▶ **EXERCISE DESCRIPTION**
Pull out every line below that contains the word "навыки".

▶ **PROVIDED INFORMATION**
━━━━

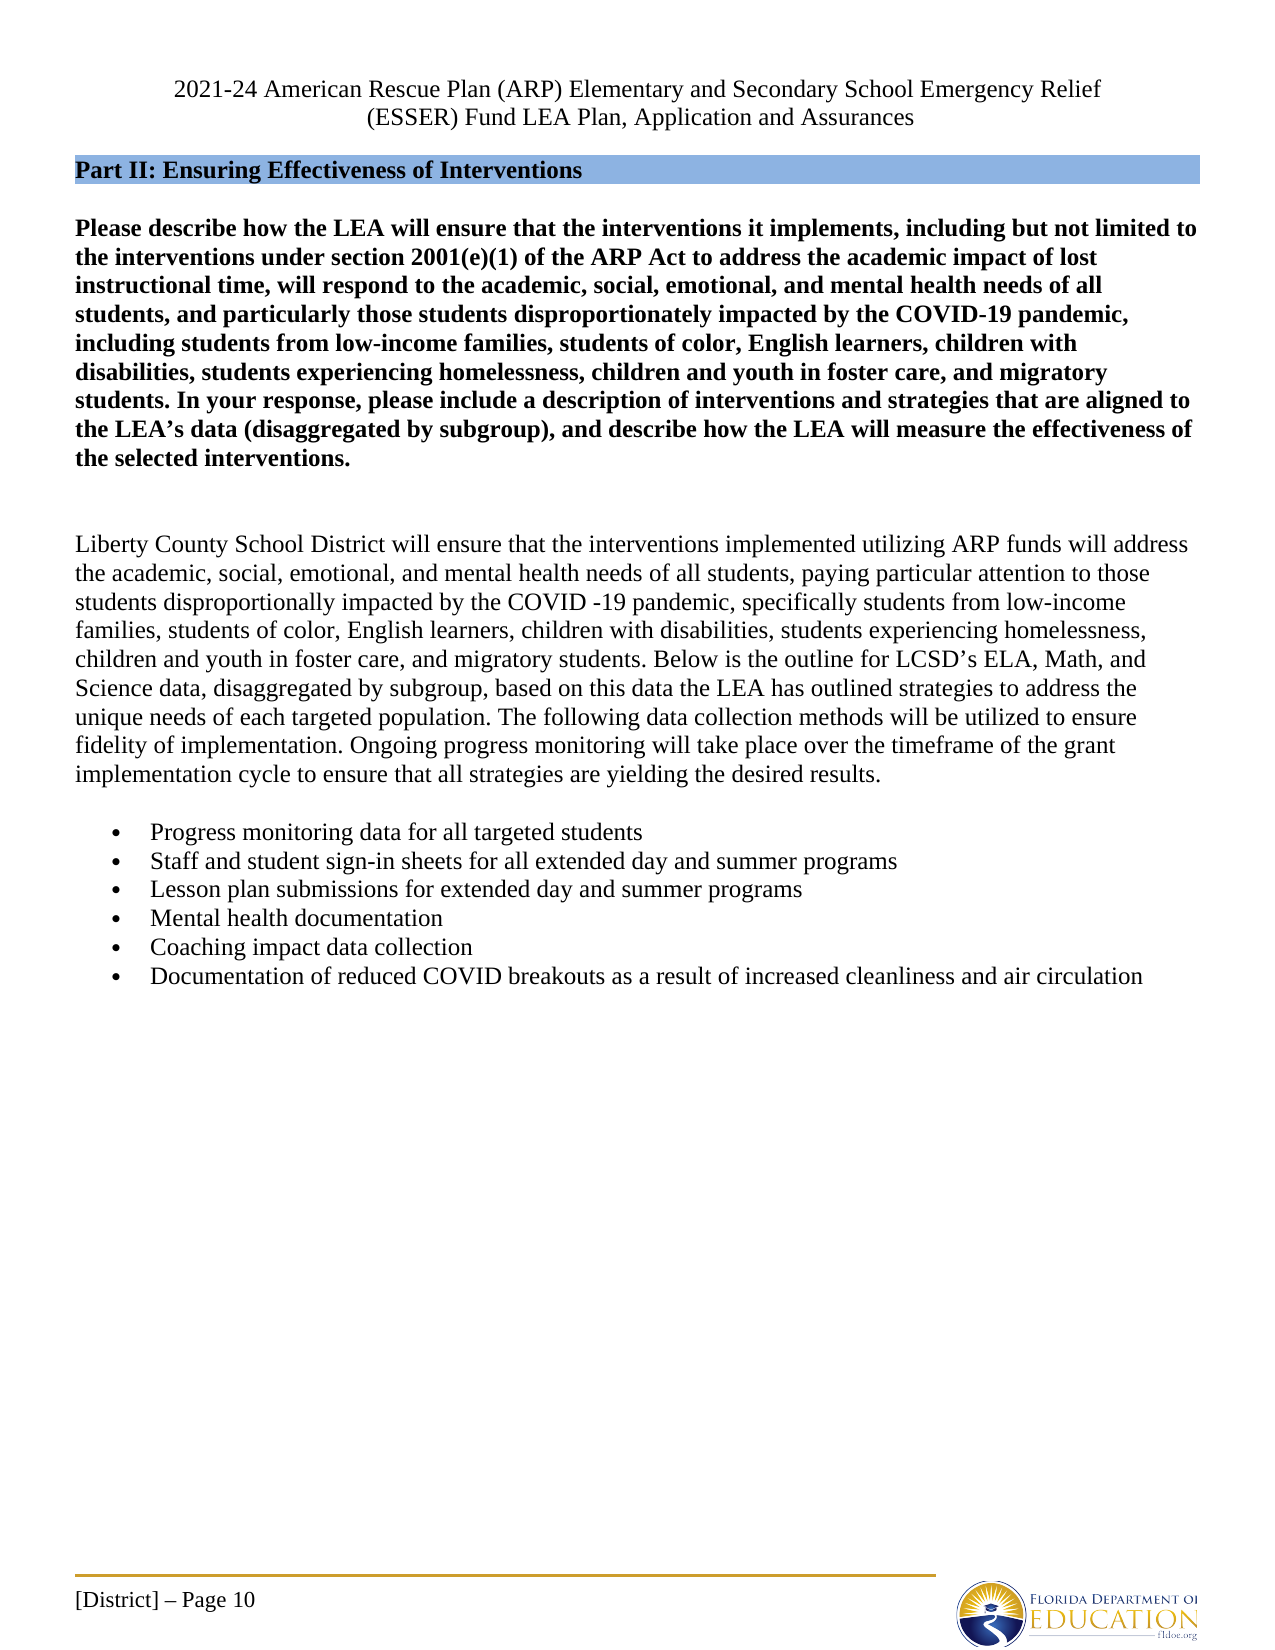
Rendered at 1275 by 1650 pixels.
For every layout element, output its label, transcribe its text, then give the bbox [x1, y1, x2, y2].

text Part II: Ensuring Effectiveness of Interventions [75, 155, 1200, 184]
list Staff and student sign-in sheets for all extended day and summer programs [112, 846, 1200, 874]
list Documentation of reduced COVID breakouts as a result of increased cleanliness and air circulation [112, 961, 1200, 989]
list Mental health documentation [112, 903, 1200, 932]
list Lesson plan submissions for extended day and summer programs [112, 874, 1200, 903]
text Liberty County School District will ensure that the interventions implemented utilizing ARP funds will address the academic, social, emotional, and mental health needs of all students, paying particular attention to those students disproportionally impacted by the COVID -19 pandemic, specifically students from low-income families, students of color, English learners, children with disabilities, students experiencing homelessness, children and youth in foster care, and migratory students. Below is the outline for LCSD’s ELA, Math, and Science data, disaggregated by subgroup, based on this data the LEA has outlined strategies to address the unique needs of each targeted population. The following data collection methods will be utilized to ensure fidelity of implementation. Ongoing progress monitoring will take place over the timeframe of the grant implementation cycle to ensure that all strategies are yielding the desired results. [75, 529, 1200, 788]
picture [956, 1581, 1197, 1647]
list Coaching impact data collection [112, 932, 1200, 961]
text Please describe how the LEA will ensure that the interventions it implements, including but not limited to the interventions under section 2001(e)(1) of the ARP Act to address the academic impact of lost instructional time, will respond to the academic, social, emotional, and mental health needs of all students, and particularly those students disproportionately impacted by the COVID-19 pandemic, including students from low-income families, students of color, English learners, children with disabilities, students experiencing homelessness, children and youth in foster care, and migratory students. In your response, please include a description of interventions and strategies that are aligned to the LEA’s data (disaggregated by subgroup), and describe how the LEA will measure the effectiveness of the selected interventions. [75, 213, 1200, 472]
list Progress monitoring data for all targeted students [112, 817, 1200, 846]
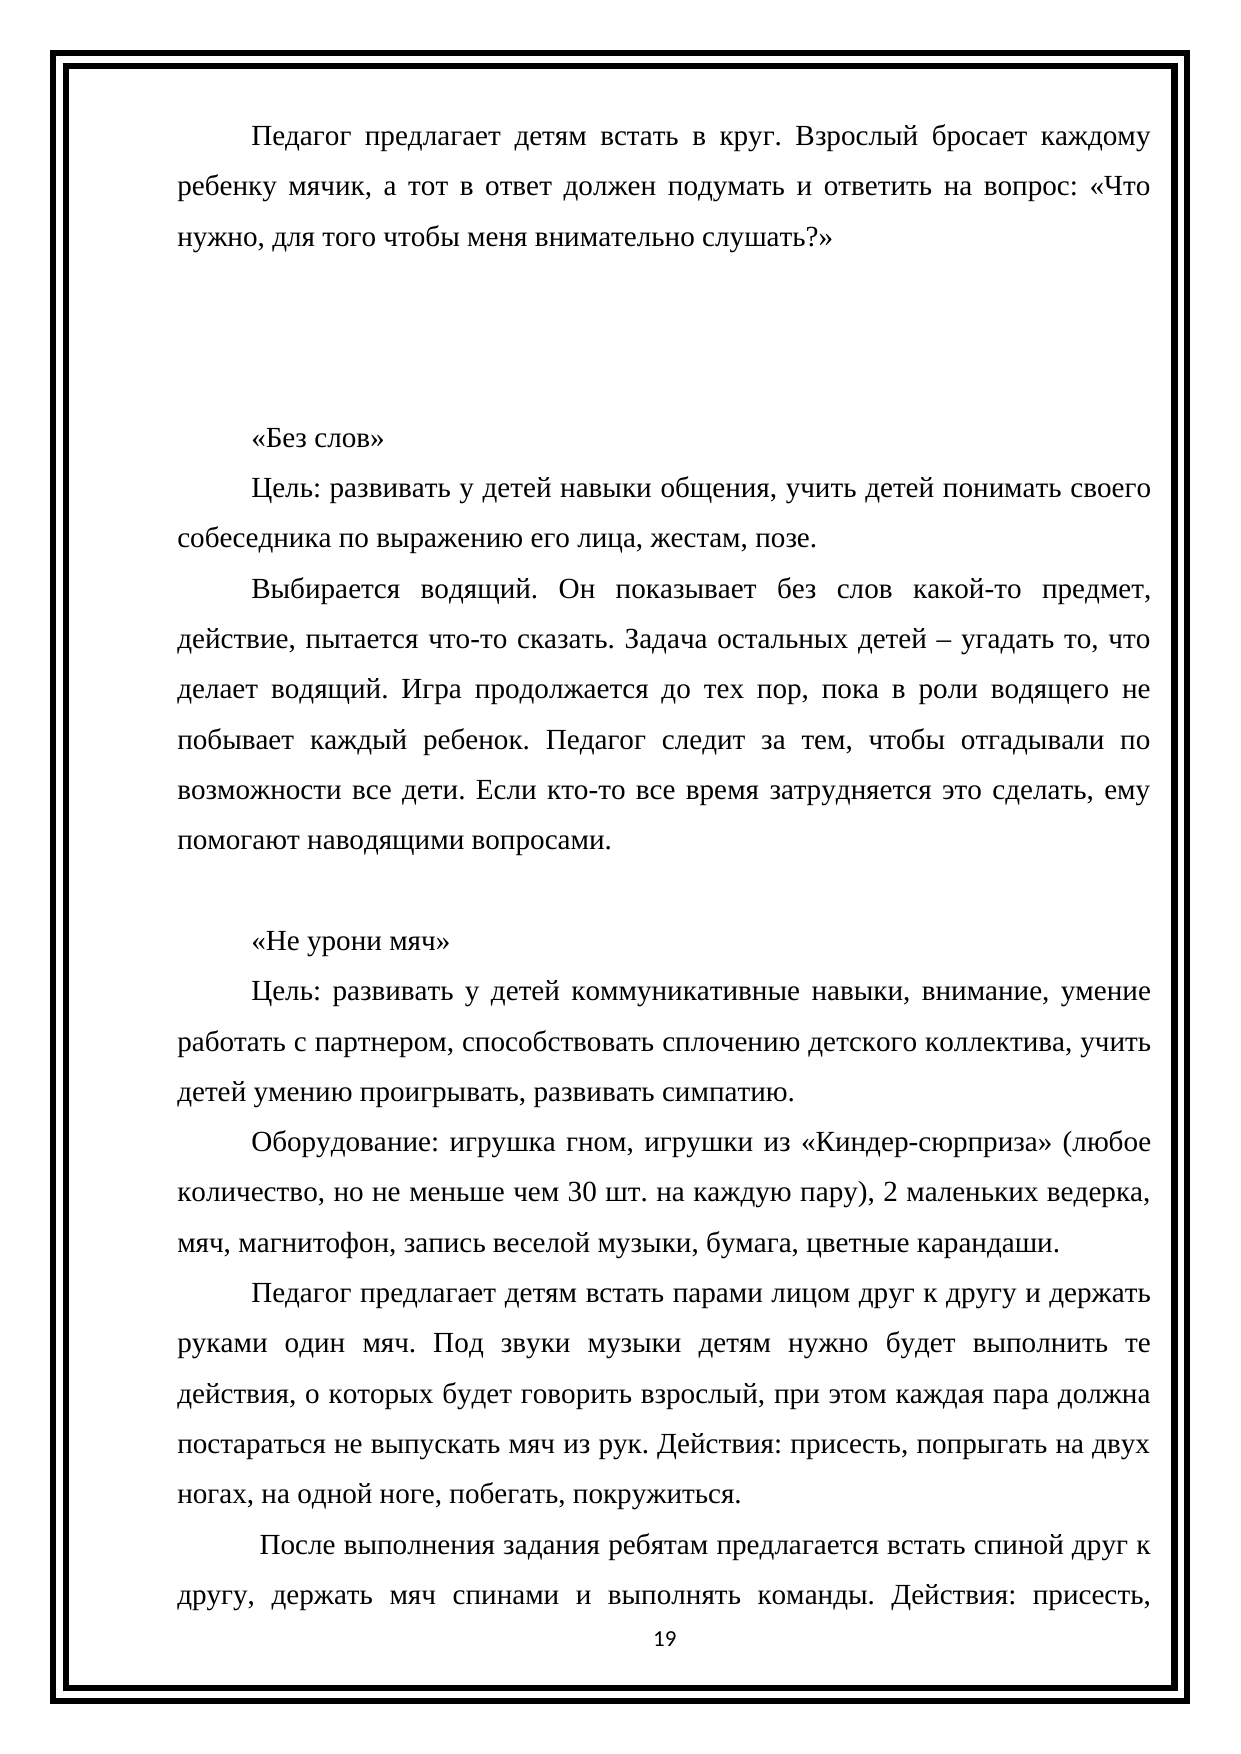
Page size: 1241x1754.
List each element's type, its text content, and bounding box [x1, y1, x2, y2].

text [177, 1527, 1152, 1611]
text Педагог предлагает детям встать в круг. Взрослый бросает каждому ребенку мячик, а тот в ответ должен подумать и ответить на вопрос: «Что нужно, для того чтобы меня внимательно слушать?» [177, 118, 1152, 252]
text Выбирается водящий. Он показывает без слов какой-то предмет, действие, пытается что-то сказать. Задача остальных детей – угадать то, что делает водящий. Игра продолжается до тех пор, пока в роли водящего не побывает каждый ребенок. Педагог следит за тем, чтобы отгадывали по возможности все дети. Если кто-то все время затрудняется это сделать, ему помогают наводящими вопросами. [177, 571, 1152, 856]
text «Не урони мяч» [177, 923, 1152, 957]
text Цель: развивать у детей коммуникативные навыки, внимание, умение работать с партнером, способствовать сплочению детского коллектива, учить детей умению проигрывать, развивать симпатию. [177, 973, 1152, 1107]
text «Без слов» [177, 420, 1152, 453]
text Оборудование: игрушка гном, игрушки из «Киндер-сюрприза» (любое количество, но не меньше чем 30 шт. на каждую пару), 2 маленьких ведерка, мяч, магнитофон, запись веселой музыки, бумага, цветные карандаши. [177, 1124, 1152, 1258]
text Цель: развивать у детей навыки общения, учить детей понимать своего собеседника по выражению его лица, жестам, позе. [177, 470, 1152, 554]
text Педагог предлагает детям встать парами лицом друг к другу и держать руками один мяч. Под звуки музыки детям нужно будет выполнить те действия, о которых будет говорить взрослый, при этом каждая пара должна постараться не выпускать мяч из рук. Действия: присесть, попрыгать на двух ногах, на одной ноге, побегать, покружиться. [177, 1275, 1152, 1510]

━━━━

▶ **ANSWER SPACE**
text Цель: развивать у детей коммуникативные навыки, внимание, умение работать с партнером, способствовать сплочению детского коллектива, учить детей умению проигрывать, развивать симпатию. [177, 973, 1152, 1107]
text Цель: развивать у детей навыки общения, учить детей понимать своего собеседника по выражению его лица, жестам, позе. [177, 470, 1152, 554]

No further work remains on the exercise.